++++ Given data ++++
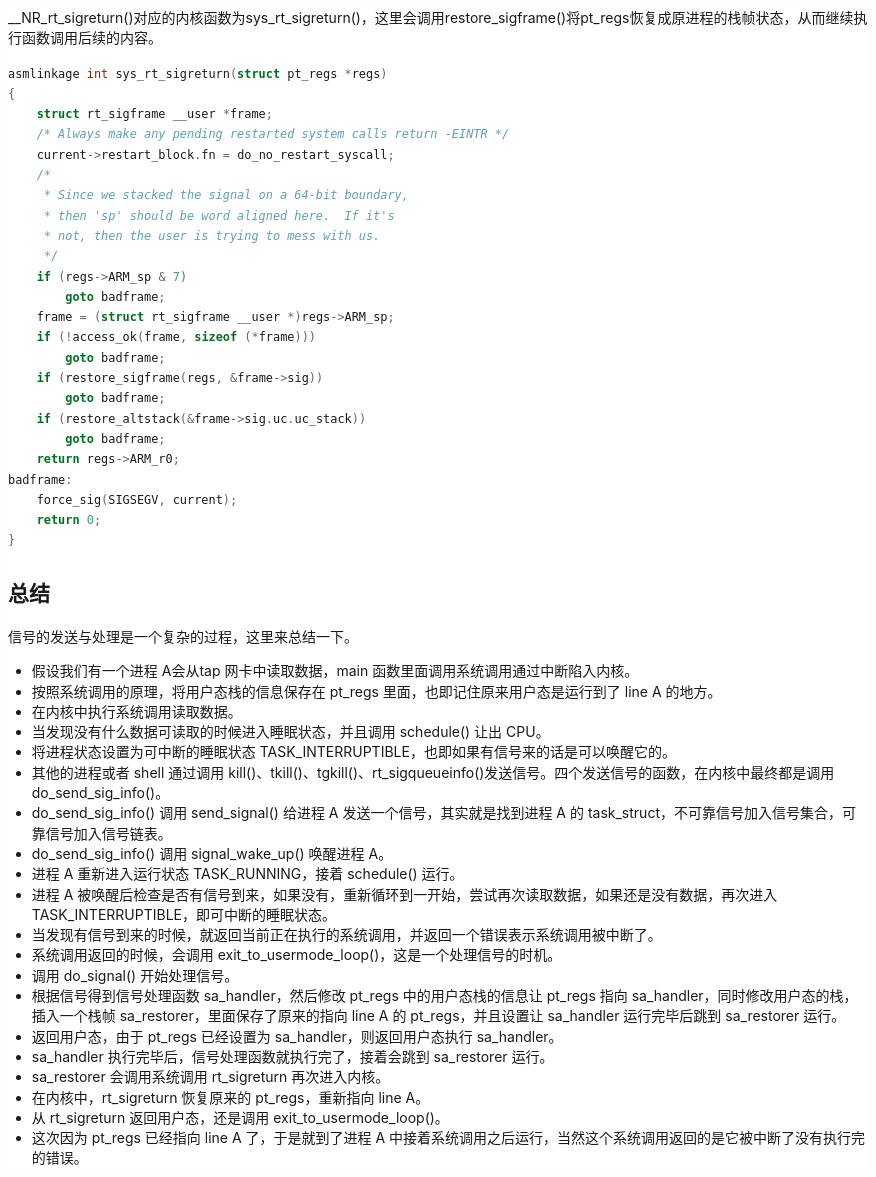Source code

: __NR_rt_sigreturn()对应的内核函数为sys_rt_sigreturn()，这里会调用restore_sigframe()将pt_regs恢复成原进程的栈帧状态，从而继续执行函数调用后续的内容。

```c
asmlinkage int sys_rt_sigreturn(struct pt_regs *regs)
{
    struct rt_sigframe __user *frame;
    /* Always make any pending restarted system calls return -EINTR */
    current->restart_block.fn = do_no_restart_syscall;
    /*
     * Since we stacked the signal on a 64-bit boundary,
     * then 'sp' should be word aligned here.  If it's
     * not, then the user is trying to mess with us.
     */
    if (regs->ARM_sp & 7)
        goto badframe;
    frame = (struct rt_sigframe __user *)regs->ARM_sp;
    if (!access_ok(frame, sizeof (*frame)))
        goto badframe;
    if (restore_sigframe(regs, &frame->sig))
        goto badframe;
    if (restore_altstack(&frame->sig.uc.uc_stack))
        goto badframe;
    return regs->ARM_r0;
badframe:
    force_sig(SIGSEGV, current);
    return 0;
}

```

## 总结

信号的发送与处理是一个复杂的过程，这里来总结一下。

* 假设我们有一个进程 A会从tap 网卡中读取数据，main 函数里面调用系统调用通过中断陷入内核。
* 按照系统调用的原理，将用户态栈的信息保存在 pt_regs 里面，也即记住原来用户态是运行到了 line A 的地方。
* 在内核中执行系统调用读取数据。
* 当发现没有什么数据可读取的时候进入睡眠状态，并且调用 schedule() 让出 CPU。
* 将进程状态设置为可中断的睡眠状态 TASK_INTERRUPTIBLE，也即如果有信号来的话是可以唤醒它的。
* 其他的进程或者 shell 通过调用 kill()、tkill()、tgkill()、rt_sigqueueinfo()发送信号。四个发送信号的函数，在内核中最终都是调用 do_send_sig_info()。
* do_send_sig_info() 调用 send_signal() 给进程 A 发送一个信号，其实就是找到进程 A 的 task_struct，不可靠信号加入信号集合，可靠信号加入信号链表。
* do_send_sig_info() 调用 signal_wake_up() 唤醒进程 A。
* 进程 A 重新进入运行状态 TASK_RUNNING，接着 schedule() 运行。
* 进程 A 被唤醒后检查是否有信号到来，如果没有，重新循环到一开始，尝试再次读取数据，如果还是没有数据，再次进入 TASK_INTERRUPTIBLE，即可中断的睡眠状态。
* 当发现有信号到来的时候，就返回当前正在执行的系统调用，并返回一个错误表示系统调用被中断了。
* 系统调用返回的时候，会调用 exit_to_usermode_loop()，这是一个处理信号的时机。
* 调用 do_signal() 开始处理信号。
* 根据信号得到信号处理函数 sa_handler，然后修改 pt_regs 中的用户态栈的信息让 pt_regs 指向 sa_handler，同时修改用户态的栈，插入一个栈帧 sa_restorer，里面保存了原来的指向 line A 的 pt_regs，并且设置让 sa_handler 运行完毕后跳到 sa_restorer 运行。
* 返回用户态，由于 pt_regs 已经设置为 sa_handler，则返回用户态执行 sa_handler。
* sa_handler 执行完毕后，信号处理函数就执行完了，接着会跳到 sa_restorer 运行。
* sa_restorer 会调用系统调用 rt_sigreturn 再次进入内核。
* 在内核中，rt_sigreturn 恢复原来的 pt_regs，重新指向 line A。
* 从 rt_sigreturn 返回用户态，还是调用 exit_to_usermode_loop()。
* 这次因为 pt_regs 已经指向 line A 了，于是就到了进程 A 中接着系统调用之后运行，当然这个系统调用返回的是它被中断了没有执行完的错误。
++++
Assignment - Your output should be the full set of entries above, restated word for word and free of pictures.

Task solution -
Source code

: __NR_rt_sigreturn()对应的内核函数为sys_rt_sigreturn()，这里会调用restore_sigframe()将pt_regs恢复成原进程的栈帧状态，从而继续执行函数调用后续的内容。

```c
asmlinkage int sys_rt_sigreturn(struct pt_regs *regs)
{
    struct rt_sigframe __user *frame;
    /* Always make any pending restarted system calls return -EINTR */
    current->restart_block.fn = do_no_restart_syscall;
    /*
     * Since we stacked the signal on a 64-bit boundary,
     * then 'sp' should be word aligned here.  If it's
     * not, then the user is trying to mess with us.
     */
    if (regs->ARM_sp & 7)
        goto badframe;
    frame = (struct rt_sigframe __user *)regs->ARM_sp;
    if (!access_ok(frame, sizeof (*frame)))
        goto badframe;
    if (restore_sigframe(regs, &frame->sig))
        goto badframe;
    if (restore_altstack(&frame->sig.uc.uc_stack))
        goto badframe;
    return regs->ARM_r0;
badframe:
    force_sig(SIGSEGV, current);
    return 0;
}

```

## 总结

信号的发送与处理是一个复杂的过程，这里来总结一下。

* 假设我们有一个进程 A会从tap 网卡中读取数据，main 函数里面调用系统调用通过中断陷入内核。
* 按照系统调用的原理，将用户态栈的信息保存在 pt_regs 里面，也即记住原来用户态是运行到了 line A 的地方。
* 在内核中执行系统调用读取数据。
* 当发现没有什么数据可读取的时候进入睡眠状态，并且调用 schedule() 让出 CPU。
* 将进程状态设置为可中断的睡眠状态 TASK_INTERRUPTIBLE，也即如果有信号来的话是可以唤醒它的。
* 其他的进程或者 shell 通过调用 kill()、tkill()、tgkill()、rt_sigqueueinfo()发送信号。四个发送信号的函数，在内核中最终都是调用 do_send_sig_info()。
* do_send_sig_info() 调用 send_signal() 给进程 A 发送一个信号，其实就是找到进程 A 的 task_struct，不可靠信号加入信号集合，可靠信号加入信号链表。
* do_send_sig_info() 调用 signal_wake_up() 唤醒进程 A。
* 进程 A 重新进入运行状态 TASK_RUNNING，接着 schedule() 运行。
* 进程 A 被唤醒后检查是否有信号到来，如果没有，重新循环到一开始，尝试再次读取数据，如果还是没有数据，再次进入 TASK_INTERRUPTIBLE，即可中断的睡眠状态。
* 当发现有信号到来的时候，就返回当前正在执行的系统调用，并返回一个错误表示系统调用被中断了。
* 系统调用返回的时候，会调用 exit_to_usermode_loop()，这是一个处理信号的时机。
* 调用 do_signal() 开始处理信号。
* 根据信号得到信号处理函数 sa_handler，然后修改 pt_regs 中的用户态栈的信息让 pt_regs 指向 sa_handler，同时修改用户态的栈，插入一个栈帧 sa_restorer，里面保存了原来的指向 line A 的 pt_regs，并且设置让 sa_handler 运行完毕后跳到 sa_restorer 运行。
* 返回用户态，由于 pt_regs 已经设置为 sa_handler，则返回用户态执行 sa_handler。
* sa_handler 执行完毕后，信号处理函数就执行完了，接着会跳到 sa_restorer 运行。
* sa_restorer 会调用系统调用 rt_sigreturn 再次进入内核。
* 在内核中，rt_sigreturn 恢复原来的 pt_regs，重新指向 line A。
* 从 rt_sigreturn 返回用户态，还是调用 exit_to_usermode_loop()。
* 这次因为 pt_regs 已经指向 line A 了，于是就到了进程 A 中接着系统调用之后运行，当然这个系统调用返回的是它被中断了没有执行完的错误。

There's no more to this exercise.